Schlafmittelabhängigkeit und dessen Folgen
Schmerzmittelabhängigkeit: Süchtig nach Analgetika
Aspirin, Ibuprofen, Paracetamol, Diclofenac – dies sind die Schmerzmittel, die deutschlandweit frei verkäuflich in jeder Apotheke für wenig Geld zu haben sind. Ob bei Zahnweh, Rückenbeschwerden oder Kopfschmerzen – es genügt, ein bis zwei Tabletten einzunehmen, um für ein paar Stunden Ruhe zu haben. Der Nachteil: Dieser Effekt kann sich abnutzen und bei manchen Beschwerden sind die Wirkstoffe nicht effektiv genug, weshalb sich Schmerzpatienten von ihrem Arzt stärkere Medikamente verschreiben lassen. Diese können jedoch schwere Nebenwirkungen nach sich ziehen oder in eine Medikamentensucht führen. Daher ist es von großer Bedeutung, die Risiken von Schmerzmitteln nicht zu verkennen.
Arten von Schmerzmitteln
Die Anzahl der Medikamente gegen Schmerzen – in der Fachsprache als Analgetika bezeichnet – scheint schier unendlich. Die Unterscheidung erfolgt meist in drei Gruppen:
• Opiate (natürlich) / opioide (synthetische) Analgetika
• Nicht-opioide Analgetika
• Cannabinoide
Hierzulande sind vor allem opioide und nicht-opioide Analgetika im Fokus. Während nicht-opioide Analgetika wie Ibuprofen, Diclofenac, ASS oder Naproxen in niedrigen und mittleren Dosierungen rezeptfrei in jeder Apotheke erhältlich sind, können Opiate/opioide Schmerzmittel wie Morphin, Fentanyl und Tramadol ausschließlich auf Rezept erworben werden und unterliegen teilweise dem Betäubungsmittelgesetz. Mehr als 16 Millionen Deutsche greifen neuesten Umfragen zufolge regelmäßig zu rezeptfreien Schmerzmitteln. Auch bei den Opioiden ist die Zahl der Verordnungen in den vergangenen Jahren gestiegen. Folglich wächst die Anzahl der Menschen, die mit Fentanyl, Tilidin, Tramadol oder anderen Medikamenten dieser Gruppe behandelt werden.
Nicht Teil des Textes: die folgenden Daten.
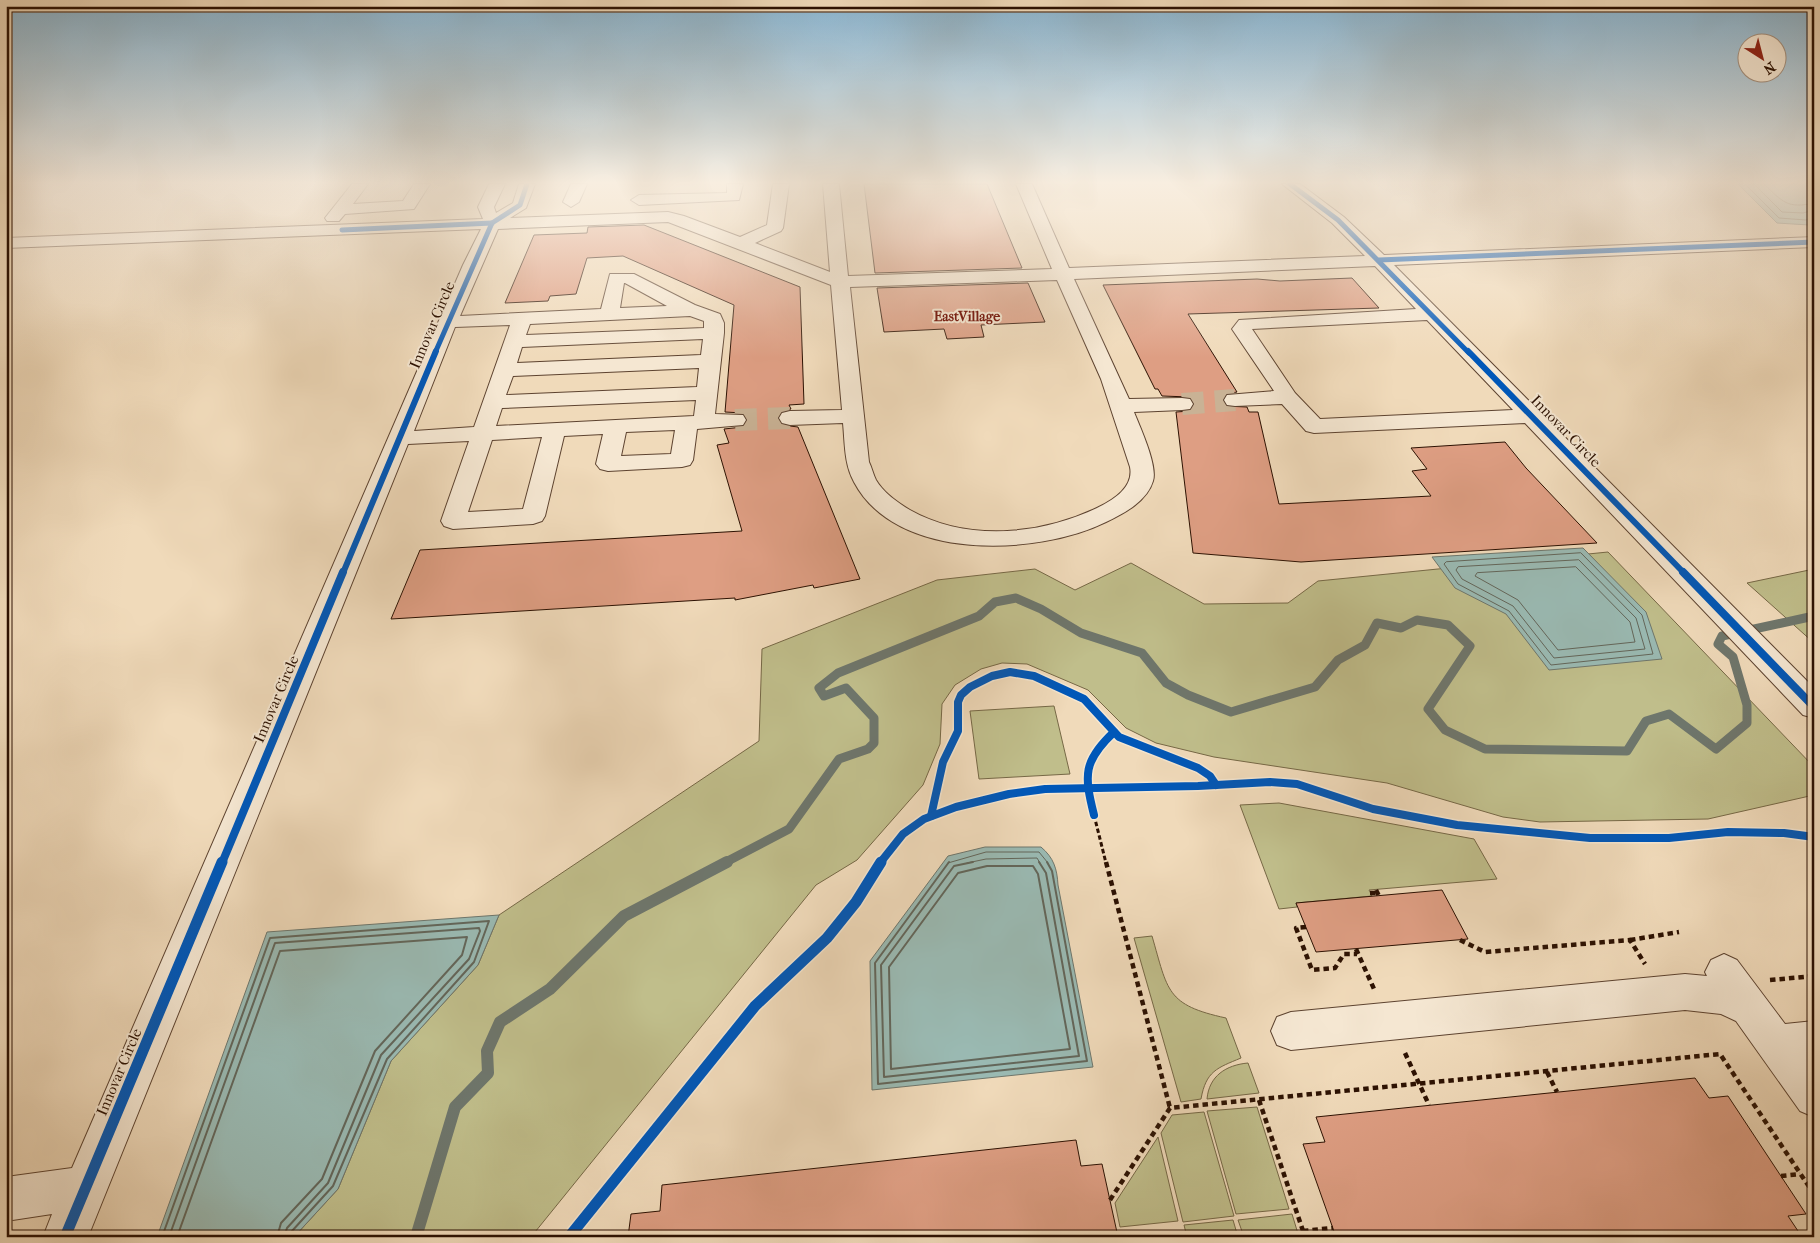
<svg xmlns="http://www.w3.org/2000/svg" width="1820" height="1243" font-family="'IM FELL French Canon',serif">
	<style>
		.green { fill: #c0be8b; stroke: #766846 }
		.water { fill: #9abab3; stroke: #6e766c }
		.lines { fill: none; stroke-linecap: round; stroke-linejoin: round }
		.shore-far1 { stroke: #63665a; stroke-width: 1 }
		.shore { stroke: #63665a; stroke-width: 2 }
		.stream-far1 { stroke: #6e766c; stroke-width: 9 }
		.stream { stroke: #6e766c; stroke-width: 12 }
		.building { fill: #de9e83; stroke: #2c1102 }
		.minor-tunnel { stroke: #c9b295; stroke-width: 22; stroke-dasharray: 22 11; stroke-linecap: butt }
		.minor-casing { stroke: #5d4330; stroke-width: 2 }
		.path-far1 { stroke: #2c1102; stroke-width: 3; stroke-dasharray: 4.5 2.5; stroke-linecap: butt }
		.path { stroke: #2c1102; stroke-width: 4.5; stroke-dasharray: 5.5 4; stroke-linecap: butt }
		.minor { fill: #f5e7d2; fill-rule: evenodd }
		.cycleway-far3-casing { stroke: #f5e7d2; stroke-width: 7 }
		.cycleway-far2-casing { stroke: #f5e7d2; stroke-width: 9 }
		.cycleway-far1-casing { stroke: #f5e7d2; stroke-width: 11 }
		.cycleway-casing { stroke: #f5e7d2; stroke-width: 14 }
		.cycleway-far3 { stroke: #0057b8; stroke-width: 5 }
		.cycleway-far2 { stroke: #0057b8; stroke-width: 6 }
		.cycleway-far1 { stroke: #0057b8; stroke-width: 8 }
		.cycleway { stroke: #0057b8; stroke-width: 11 }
		.labels { text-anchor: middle; stroke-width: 4; stroke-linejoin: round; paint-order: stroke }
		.far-neighbourhood-label { font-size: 14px; font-weight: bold; fill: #7a1f14; stroke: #f5e7d2 }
		.street-label { font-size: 15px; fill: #2c1102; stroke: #f5e7d2 }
	</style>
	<rect width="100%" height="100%" fill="#f0daba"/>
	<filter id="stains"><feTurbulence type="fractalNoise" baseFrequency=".004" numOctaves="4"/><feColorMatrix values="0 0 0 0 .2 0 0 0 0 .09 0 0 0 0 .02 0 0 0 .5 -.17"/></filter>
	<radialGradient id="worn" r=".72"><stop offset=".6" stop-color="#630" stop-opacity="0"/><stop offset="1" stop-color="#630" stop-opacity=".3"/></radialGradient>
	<g class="green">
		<polygon points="1608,552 1814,767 1814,795 1708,819 1540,822 1503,817 1387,783 1214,757 1156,743 1126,728 1088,690 1027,664 1002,663 981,669 955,685 942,704 940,744 923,785 857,860 816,885 531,1237 294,1237 338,1189 391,1061 478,965 499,915 759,741 762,649 937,580 1035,569 1075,590 1131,563 1204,604 1288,603 1318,581"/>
		<polygon points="1814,569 1814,643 1747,583"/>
		<polygon points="1054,706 1070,774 979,779 970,711"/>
		<polygon points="1279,803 1474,839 1497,879 1369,890 1372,896 1296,903 1297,907 1279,909 1240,805"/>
		<path d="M 1152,936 C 1168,991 1166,1005 1226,1018 L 1241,1058 C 1217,1068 1206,1071 1201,1099 L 1181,1102 L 1134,938 Z"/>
		<path d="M 1248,1063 L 1259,1093 L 1207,1099 C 1209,1076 1226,1065 1248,1063 Z"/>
		<polygon points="1257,1107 1289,1209 1236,1214 1207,1111"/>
		<polygon points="1204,1112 1234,1216 1183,1222 1161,1133 1172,1115"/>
		<polygon points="1158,1137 1178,1221 1120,1227 1115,1203"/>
		<polygon points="1292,1214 1299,1237 1276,1237 1275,1235 1244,1237 1238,1220"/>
		<polygon points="1233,1220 1238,1237 1187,1237 1184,1225"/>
	</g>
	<g class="water">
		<polygon points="1738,184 1814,184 1814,219 1809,225 1777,223"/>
		<polygon points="1583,548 1646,612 1662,659 1549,670 1506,614 1455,588 1432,557"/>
		<path d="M 985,847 L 1041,847 C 1054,858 1057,869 1058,885 L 1093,1067 L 872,1090 L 870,961 L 948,856 Z"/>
		<polygon points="499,915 478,965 391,1061 338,1189 294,1237 157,1237 267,932"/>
	</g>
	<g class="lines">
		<g class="shore-far1">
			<polyline points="1745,184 1779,218 1806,220 1814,216"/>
			<polyline points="1754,184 1782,212 1803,213 1814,210"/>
			<path d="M 1764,184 C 1783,202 1787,209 1814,203"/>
			<polygon points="1581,553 1642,615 1653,654 1551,665 1509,611 1458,584 1444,564 1446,562"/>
			<polygon points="1579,560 1636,618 1645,649 1554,658 1513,606 1462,579 1456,570 1458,567"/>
			<polygon points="1576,567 1630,622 1635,642 1558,650 1518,600 1475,576 1477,573"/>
			<polyline points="948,863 986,852 1039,852 1048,863"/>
			<polyline points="967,863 986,859 1037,858 1040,863"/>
		</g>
		<g class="shore">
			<polyline points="949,862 875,963 878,1084 1087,1061 1052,871 1047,862"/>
			<polyline points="973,862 954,866 881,965 884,1077 1079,1056 1046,873 1039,862"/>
			<polygon points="987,866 1033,866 1038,874 1070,1049 891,1069 889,967 958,873"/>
			<polyline points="162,1237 270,938 489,921 474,962 387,1059 333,1186 292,1231 291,1237"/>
			<polyline points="169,1237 275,943 479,928 480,931 469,959 381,1055 328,1183 287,1228 284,1237"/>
			<polyline points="177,1237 280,951 467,937 462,955 375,1051 322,1179 281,1223 277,1237"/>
		</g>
		<polyline class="stream-far1" points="724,863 789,829 839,759 868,749 874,743 874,718 846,688 824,696 819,688 838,673 979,616 995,602 1016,598 1041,609 1081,633 1142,653 1166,683 1188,695 1231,712 1315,687 1338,660 1365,645 1377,623 1401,628 1417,620 1448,625 1470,646 1428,709 1445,730 1485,749 1627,751 1646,721 1669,714 1716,749 1747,723 1747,705 1733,657 1718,644 1722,636 1814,616"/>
		<polyline class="stream" points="416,1237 455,1107 488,1073 487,1051 500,1022 550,989 624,916 727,862"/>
	</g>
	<g class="building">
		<polygon points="864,184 987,184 1022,268 875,273"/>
		<polygon points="644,225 800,287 804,404 789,405 791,409 782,411 777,419 782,425 798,427 860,579 814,588 813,585 735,600 735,598 391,619 420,550 742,531 717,445 729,443 724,429 743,427 748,421 743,413 725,412 734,305 623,256 587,258 576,294 550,296 548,301 505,303 534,235 587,233 588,227"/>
		<polygon points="1352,278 1379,308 1188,314 1237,392 1225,394 1222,399 1225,406 1247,407 1249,412 1258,412 1279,504 1431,496 1412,471 1427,469 1411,448 1505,442 1526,468 1597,543 1301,562 1193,553 1176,412 1190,411 1195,403 1190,397 1162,396 1158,389 1155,389 1103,285 1257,279 1280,281"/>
		<polygon points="1028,283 1045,322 981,325 984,337 947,339 944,329 884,332 877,288"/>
		<polygon points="1442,890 1468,939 1316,952 1296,903"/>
		<polygon points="1695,1078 1709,1098 1728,1096 1806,1214 1788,1216 1802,1237 1336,1237 1303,1144 1325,1142 1316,1117"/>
		<polygon points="1076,1140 1081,1166 1102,1164 1118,1237 628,1237 631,1214 660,1211 662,1185"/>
	</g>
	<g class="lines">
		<g class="minor-tunnel">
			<polyline points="1182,404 1235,400"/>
			<polyline points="735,420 790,418"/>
		</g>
		<g class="minor-casing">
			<g id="minor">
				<polygon points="352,184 368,184 353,204 403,201 414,184 430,184 414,209 345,214 339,221 327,221 325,218"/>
				<path d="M 489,184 L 505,184 L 494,207 L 496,213 L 513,203 L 519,184 L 535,184 L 526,208 L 510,218 L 668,212 L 684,216 L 740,237 L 767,225 L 773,184 L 789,184 L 783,228 L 781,231 L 755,243 L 830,272 L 823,184 L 839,184 L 848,276 L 1052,269 L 1016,184 L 1032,184 L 1069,268 L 1365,256 L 1332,223 L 1282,184 L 1300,184 L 1344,217 L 1384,255 L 1814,237 L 1814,247 L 1394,265 L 1814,688 L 1814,718 L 1803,715 L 1525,423 L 1314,433 L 1306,431 L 1282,404 L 1235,406 L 1227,405 L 1224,400 L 1227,395 L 1274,391 L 1232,329 L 1239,320 L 1416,309 L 1375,266 L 1074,279 L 1129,399 L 1182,398 L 1190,399 L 1193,404 L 1190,409 L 1182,410 L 1134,412 C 1140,427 1158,466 1153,481 C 1147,501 1125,513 1106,522 C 1037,556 896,562 854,482 C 844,464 845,443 843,423 L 790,425 L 782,423 L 779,418 L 782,413 L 790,411 L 842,410 L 831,285 L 668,222 L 498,229 L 460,316 L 601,309 L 610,274 L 634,274 L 695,305 L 720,314 L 724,323 L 724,333 L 715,414 L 743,415 L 746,420 L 743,425 L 697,429 L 693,460 L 690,465 L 682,467 L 608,471 L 600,469 L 596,464 L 603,434 L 564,436 L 545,516 L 542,521 L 533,524 L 453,529 L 444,526 L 441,521 L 469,441 L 408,444 L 88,1237 L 43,1237 L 52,1214 L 6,1221 L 6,1177 L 72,1168 L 463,265 L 481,229 L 6,248 L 6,238 L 483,219 L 478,207 ZM 1057,280 L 1101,379 L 1130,467 C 1134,487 1114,500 1097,508 C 1040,535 967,542 910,510 C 898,503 883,492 876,480 C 873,474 872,468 869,462 L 850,287 ZM 624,283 L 625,283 L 667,306 L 620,308 ZM 690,316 L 704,321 L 704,328 L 526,335 L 530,324 ZM 1427,320 L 1513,410 L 1320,419 L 1295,393 L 1252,329 ZM 510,325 L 474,427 L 414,431 L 455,327 ZM 703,339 L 701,355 L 517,363 L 522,347 ZM 699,368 L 697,387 L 506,395 L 513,376 ZM 696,400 L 694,416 L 496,426 L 502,408 ZM 675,430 L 671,454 L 621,456 L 626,432 ZM 542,437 L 523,509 L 468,512 L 492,440 Z"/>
				<polygon points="571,184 587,184 579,202 571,207 563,202"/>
				<polygon points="727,184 743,184 739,200 639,205 631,200 639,195 727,193"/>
				<polygon points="1724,954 1737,960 1785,1024 1814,1021 1814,1117 1800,1111 1736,1021 1721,1014 1685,1010 1291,1050 1277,1045 1271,1031 1277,1017 1291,1012 1685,974 1707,976 1705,972 1711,960"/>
			</g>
		</g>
		<polyline class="path-far1" points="1094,815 1106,863"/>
		<g class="path">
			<polyline points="1106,862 1170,1108"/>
			<polyline points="1376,890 1379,896"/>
			<polyline points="1370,893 1377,893"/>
			<polyline points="1306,927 1296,928 1312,970 1335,968 1344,954 1357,954"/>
			<polyline points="1460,940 1485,952 1630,940 1645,964"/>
			<polyline points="1630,940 1679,932"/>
			<polyline points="1356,949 1374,989"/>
			<polyline points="1770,980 1814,976"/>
			<polyline points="1405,1053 1429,1105"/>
			<polyline points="1547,1072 1557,1092"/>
			<polyline points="1259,1100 1305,1237"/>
			<polyline points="1781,1176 1800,1174"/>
			<polyline points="1110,1200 1170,1108 1720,1054 1814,1194"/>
			<polyline points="1303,1231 1333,1228"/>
		</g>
		<use href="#minor" class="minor"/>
		<g class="cycleway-far3-casing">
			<g id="cycleway-far3">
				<polyline points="1290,184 1338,220 1469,353"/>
				<polyline points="342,230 492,223"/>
				<polyline points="1379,260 1814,242"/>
				<polyline points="435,353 492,223 520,205 527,184"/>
			</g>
		</g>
		<g class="cycleway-far2-casing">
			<g id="cycleway-far2">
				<polyline points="1468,351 1684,573"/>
				<polyline points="343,573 436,351"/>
			</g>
		</g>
		<g class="cycleway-far1-casing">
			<g id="cycleway-far1">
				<polyline points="1683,572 1814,707"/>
				<path d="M 1094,815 C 1084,775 1083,761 1114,732"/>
				<polyline points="931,816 943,762 958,731 958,702 961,695 970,687 992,676 1010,672 1034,676 1084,699 1119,737 1198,768 1210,776 1216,785"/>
				<polyline points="222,863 343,572"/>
				<polyline points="880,863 903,834 924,819 956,807 1009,794 1045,789 1198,786 1270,782 1297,784 1373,809 1457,825 1590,838 1669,838 1728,832 1784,833 1814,837"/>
			</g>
		</g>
		<g class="cycleway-casing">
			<g id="cycleway">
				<polyline points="65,1237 222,862"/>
				<polyline points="569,1237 755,1006 827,938 856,902 881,862"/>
			</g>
		</g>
		<use href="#cycleway-far3" class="cycleway-far3"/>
		<use href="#cycleway-far2" class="cycleway-far2"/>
		<use href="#cycleway-far1" class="cycleway-far1"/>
		<use href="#cycleway" class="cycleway"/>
	</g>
	<linearGradient id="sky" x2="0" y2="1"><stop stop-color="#89b6d3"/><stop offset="0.51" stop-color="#f8eee0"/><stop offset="1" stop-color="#f8eee0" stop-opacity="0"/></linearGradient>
	<rect width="1820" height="358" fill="url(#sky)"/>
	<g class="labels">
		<g class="far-neighbourhood-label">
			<text x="967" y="321">EastVillage</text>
		</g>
		<g class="street-label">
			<text transform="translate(432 325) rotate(-67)" y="5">Innovar Circle</text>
			<text transform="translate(1566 431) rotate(46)" y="5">Innovar Circle</text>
			<text transform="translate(276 699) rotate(-67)" y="5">Innovar Circle</text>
			<text transform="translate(119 1072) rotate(-67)" y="5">Innovar Circle</text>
		</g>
	</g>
	<rect width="1820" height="1243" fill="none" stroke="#f0daba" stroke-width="25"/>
	<rect x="8" y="8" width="1805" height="1228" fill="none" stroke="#2c1102" stroke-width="2.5"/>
	<rect x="12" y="12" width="1795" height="1218" fill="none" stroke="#2c1102"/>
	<g transform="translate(1762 58) rotate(144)"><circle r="24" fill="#f5e7d2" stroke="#a5917f"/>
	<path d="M0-4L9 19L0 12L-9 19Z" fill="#8f2418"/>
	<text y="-8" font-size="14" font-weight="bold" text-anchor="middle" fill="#2c1102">N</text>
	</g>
	<rect width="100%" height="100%" filter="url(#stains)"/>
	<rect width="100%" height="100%" fill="url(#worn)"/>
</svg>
Die spezifischen Wirkmechanismen von Schmerzmitteln variieren je nach Gruppe. Die Wirkung von Ibuprofen basiert vorrangig auf der Blockade von Enzymtätigkeiten, während Opioide an spezifische Rezeptoren im zentralen Nervensystem andocken und das chemische Gleichgewicht im Gehirn des Menschen verändern. Diese Medikamente bezeichnet man aus diesem Grund auch als psychoaktiv. Ein weiteres Merkmal ist, dass sie parallel zur schmerzstillenden Wirkung euphorisierende/angstlösende Effekte hervorrufen können. Vor allem dies verstärkt die Gefahr eines Missbrauchs bei Opiaten. Trotzdem das hohe Suchtpotenzial bekannt ist, lässt sich aus Statistiken schließen, dass Ärzte in Deutschland immer häufiger verschreibungspflichtige Schmerzmedikamente verordnen – häufig schon nach Zahnbehandlungen oder bei stressbedingtem Kopfschmerz. Zudem wird die vorgesehene Behandlungsdauer von wenigen Tagen vielfach überschritten, weil die Patienten dank großer Packungen Tabletten vorrätig haben. Es kommt auch vor, dass ungenutzte Pillen oder Tropfen an Freunde oder Verwandte weitergegeben werden, so dass diese sich den Besuch beim Arzt ersparen. Die Folgen sind am Beispiel der USA abzulesen, wo Millionen Amerikaner von Opioiden und Opiaten abhängig sind und eine regelrechte Epidemie dafür gesorgt hat, dass der damalige Präsident Donald Trump den Notstand ausrief.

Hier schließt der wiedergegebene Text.